The Gulf War never seemed so fun—or horrific.
The lack of serious fiction about the Gulf War is lessened somewhat by the arrival of this ferociously funny adventure by first-novelist Paine (stories: Scar Vegas, 2000). While not having crystallized the conflict’s insanity in quite the manner Joseph Heller did for WWII or Larry Heinemann for Vietnam, Paine acquits himself admirably—and, to be fair, if only in its brevity, the Gulf War was a mere commercial break compared to those earlier wars and may never receive its literary due. In terms that narrator/hero Cody Carmichael might approve of, Paine’s story can be likened to what might happen if Jeff Spiccoli of Fast Times at Ridgemont High became a marine, hitched up with not-quite-sane fellow jarhead Tommy Trang, and was dropped into the middle of the farcical film Three Kings. With prototypic surfer cool, Cody tells the story in a smooth flow of stoned beach patois that highlights the situation’s rapidly increasing madness. On the eve of war, Cody and Tommy become convinced there are untapped seams of pearls at the bottom of the Persian Gulf waiting to be dug up—and so go AWOL to retrieve them.

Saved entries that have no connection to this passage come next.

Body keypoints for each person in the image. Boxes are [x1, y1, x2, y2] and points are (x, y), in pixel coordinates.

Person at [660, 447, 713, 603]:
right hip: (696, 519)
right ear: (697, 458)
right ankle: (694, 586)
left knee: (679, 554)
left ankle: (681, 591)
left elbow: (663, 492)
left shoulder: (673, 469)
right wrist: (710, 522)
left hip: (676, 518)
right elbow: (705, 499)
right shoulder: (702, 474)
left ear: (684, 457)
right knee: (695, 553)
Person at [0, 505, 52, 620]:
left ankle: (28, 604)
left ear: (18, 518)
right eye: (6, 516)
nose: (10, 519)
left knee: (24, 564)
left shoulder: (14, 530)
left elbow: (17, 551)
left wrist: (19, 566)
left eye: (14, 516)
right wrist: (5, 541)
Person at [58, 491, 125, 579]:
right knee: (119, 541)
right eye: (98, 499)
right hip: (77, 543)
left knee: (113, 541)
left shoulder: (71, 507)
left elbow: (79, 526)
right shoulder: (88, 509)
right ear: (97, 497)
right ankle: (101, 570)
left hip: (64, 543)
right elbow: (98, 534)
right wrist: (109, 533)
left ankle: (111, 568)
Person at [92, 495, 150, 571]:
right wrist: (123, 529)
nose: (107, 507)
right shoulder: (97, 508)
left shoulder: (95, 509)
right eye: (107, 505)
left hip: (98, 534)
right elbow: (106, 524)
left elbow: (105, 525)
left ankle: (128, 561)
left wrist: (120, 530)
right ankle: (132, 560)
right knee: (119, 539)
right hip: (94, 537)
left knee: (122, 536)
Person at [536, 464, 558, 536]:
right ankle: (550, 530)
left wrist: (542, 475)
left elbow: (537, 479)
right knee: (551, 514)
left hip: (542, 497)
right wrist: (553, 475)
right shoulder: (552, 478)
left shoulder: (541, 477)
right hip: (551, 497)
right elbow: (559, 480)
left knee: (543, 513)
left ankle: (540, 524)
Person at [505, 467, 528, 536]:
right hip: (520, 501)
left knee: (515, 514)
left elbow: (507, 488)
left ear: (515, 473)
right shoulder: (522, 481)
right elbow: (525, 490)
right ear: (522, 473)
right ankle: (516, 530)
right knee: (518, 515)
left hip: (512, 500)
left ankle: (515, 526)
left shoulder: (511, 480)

While in the water at night, they interrupt a naked, gorgeous, 16-year-old Kuwaiti princess’s suicide attempt, and the two are whisked off to Kuwait City and honored for their accidental rescue—while Cody figures out that Tommy has fallen for the princess. War comes, Kuwait is occupied, Tommy and Cody get word that Tommy’s beloved princess has been taken captive, and they take off to rescue her again. The sheer assault of episode, action, humor, horror, and epic scenery that follows—all related in Cody’s easygoing yet easily awed dudespeak—is enough for a shelf-load of lesser novels.
An odyssey of the mad that manages to coat warfare in black humor without losing sight of the price being paid by those caught up in its deadly whirlwind.